• TEXT BLOCK:
I have a very complicated situation on my hands. I cannot believe what I have allowed myself to fall into, out of desperation, and not being satisfied enough.

I am married, have been the last 7 years. I love my husband so very much, he sacrifices everything to make sure people around him have everything, and asks very little of himself. But the marriage is a hard one. I have a crappy job, I only get a few days to a full pay period, hate it, so I have to rely on him for money if I need something, I hate it!! he pays the heavy, heavy bills, mortgage, utilities, there was a time I would give him one third of my pay checks to help out, well can’t do that anymore because my work has been so slow…..I have been stressing and depressing about this, wanting a better job and what not, wanting my own money so I do not have to rely on him, he does not understand that, and thinks I should be happy that he looks after me. Well I do not want to be “looked after” I want to help just as much, and have my own money when I need something, and not take it from him…feel guilty because he pays out so much, and feels like I am taking whatever money he does give me away from something he could be paying off.

• SHORT PROBLEM A:
Answer these questions from the post about marriage and money, each on its own line:
(i) How many years has the writer been married?
(ii) Which bills does the husband pay, as the post names them?
(iii) What share of the writer's paychecks once went to him to help out?
• SHORT PROBLEM B: Carry on with the post about marriage and money, picking up right after its last sentence.

• DATASET EXCERPT:
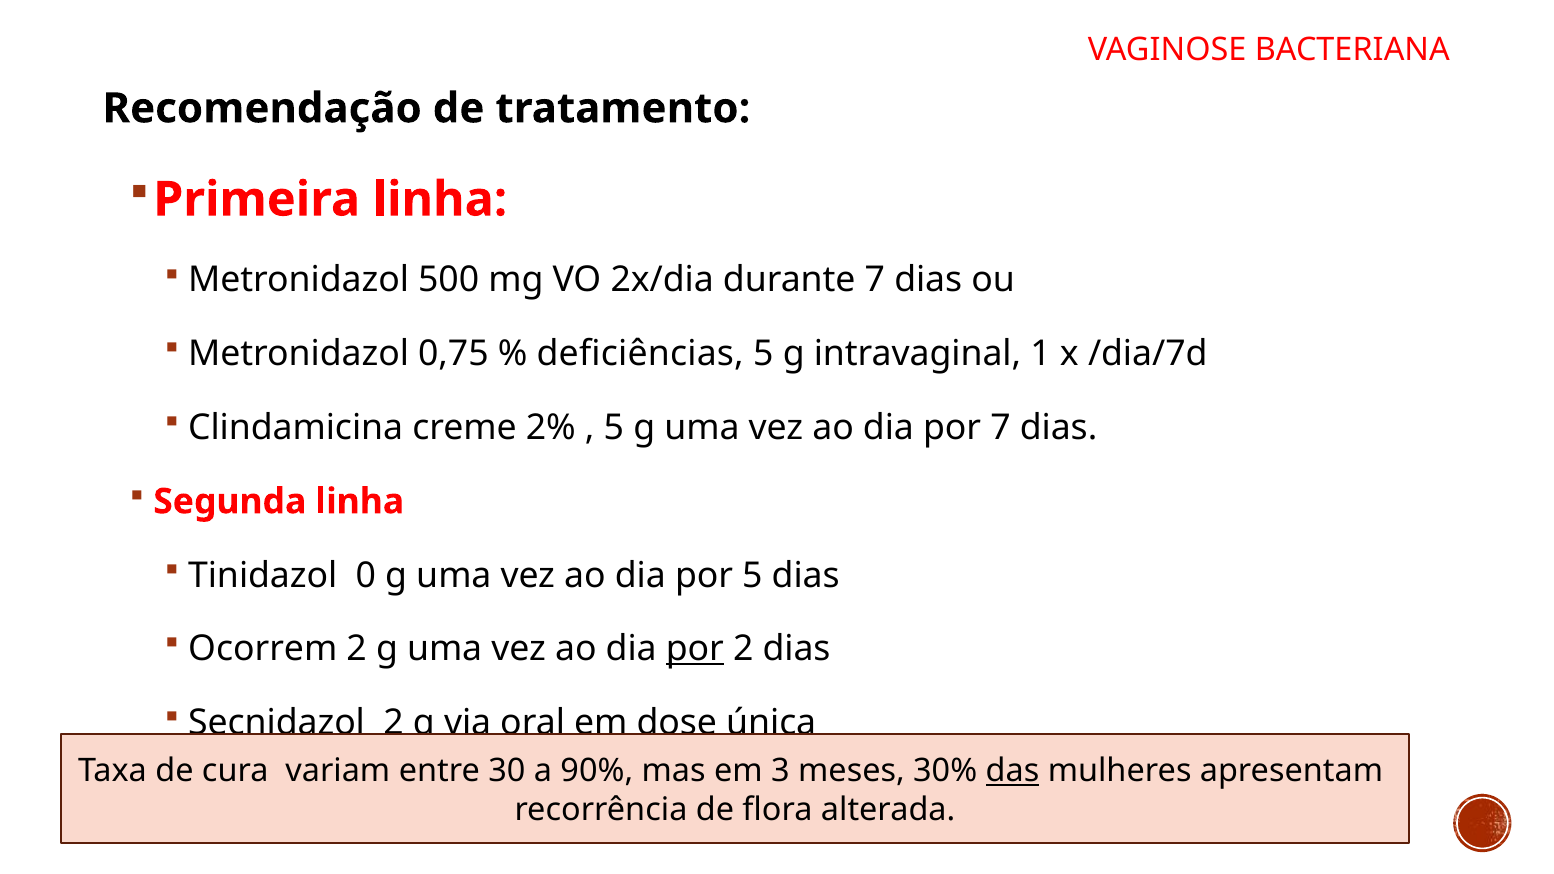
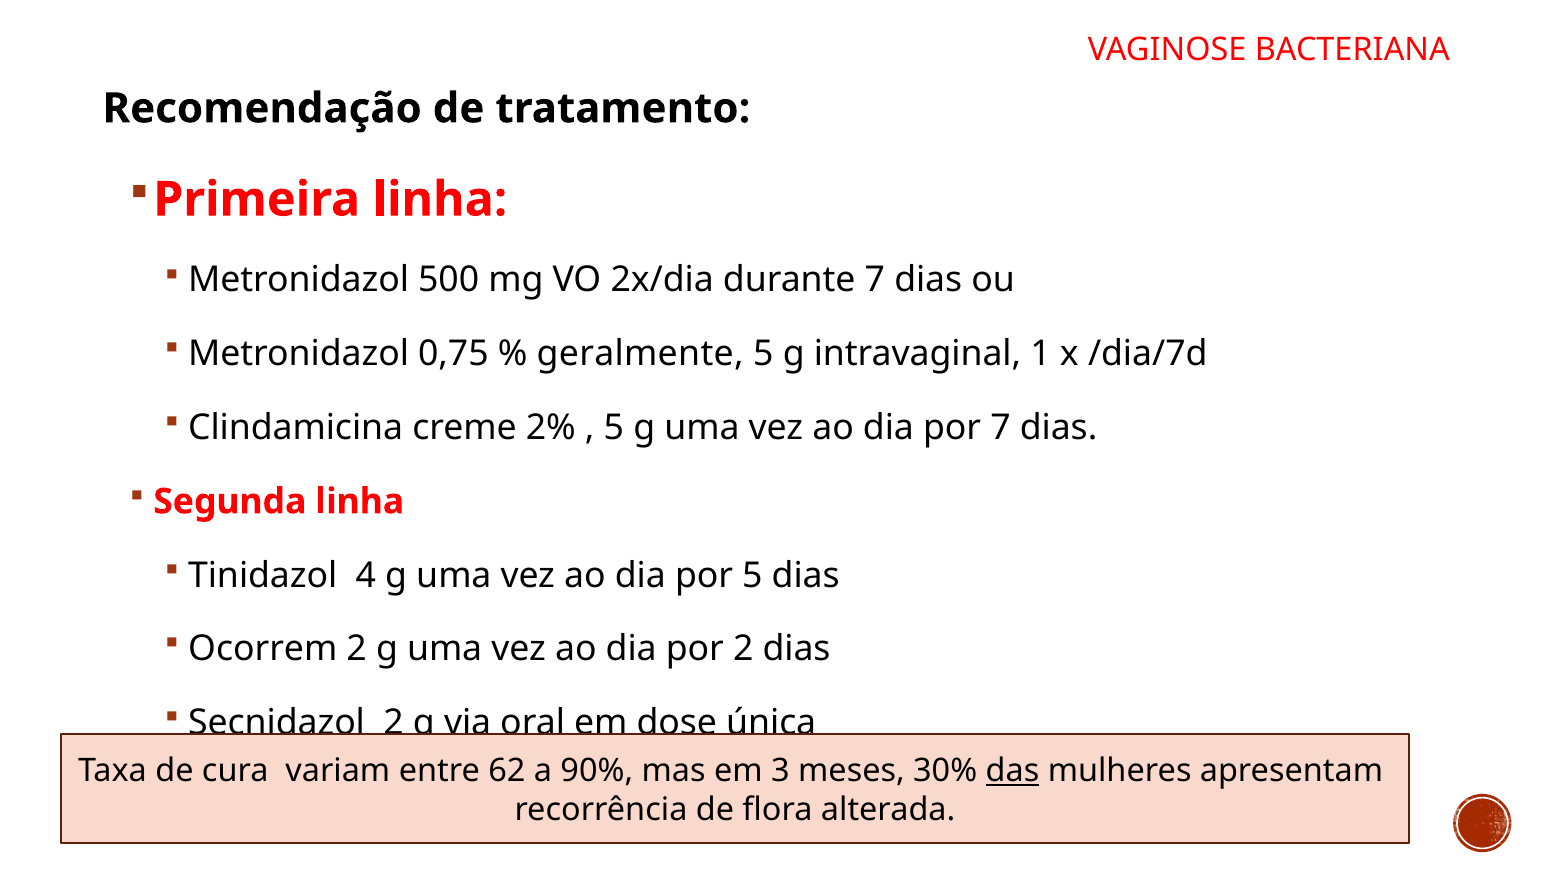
deficiências: deficiências -> geralmente
0: 0 -> 4
por at (695, 649) underline: present -> none
30: 30 -> 62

• EXERCISE RESULT A:
(i) Seven years.
(ii) The mortgage and utilities.
(iii) One third.

• EXERCISE RESULT B:
The other part of the marriage that is hard ….. he is very disconnected. We have no real communication. He hates feelings and emotions, and hates when I display them, or talk about them, so we close up …. He gets angry, stresses out, everyone gets it, especially me, he gets cold and nasty…then apologizes like it is nothing. I tell him it hurts me when he talks to me like that, but he continues ….. We are getting along now, pretending there is nothing wrong, when there is so much wrong with this marriage. He has been married few times before me, and every marriage has had the same issues, cold and disconnection from him.

The other half is that I am not getting a lot of sexual fulfillment from him. We hardly have sex. He is on the road a lot due to his work, and I think and feel he has cheated on me while he is away. I would never know, but think he has….we have no real intimacy…he does not touch me like a man should, I want him to make me feel alive like he once did, but he does not, I am not getting enough from him…..in the process of me accusing him of cheating on me, I cheated on him with a woman ( I am a Bi female) he was hurt and crushed and punished me for it with his ways.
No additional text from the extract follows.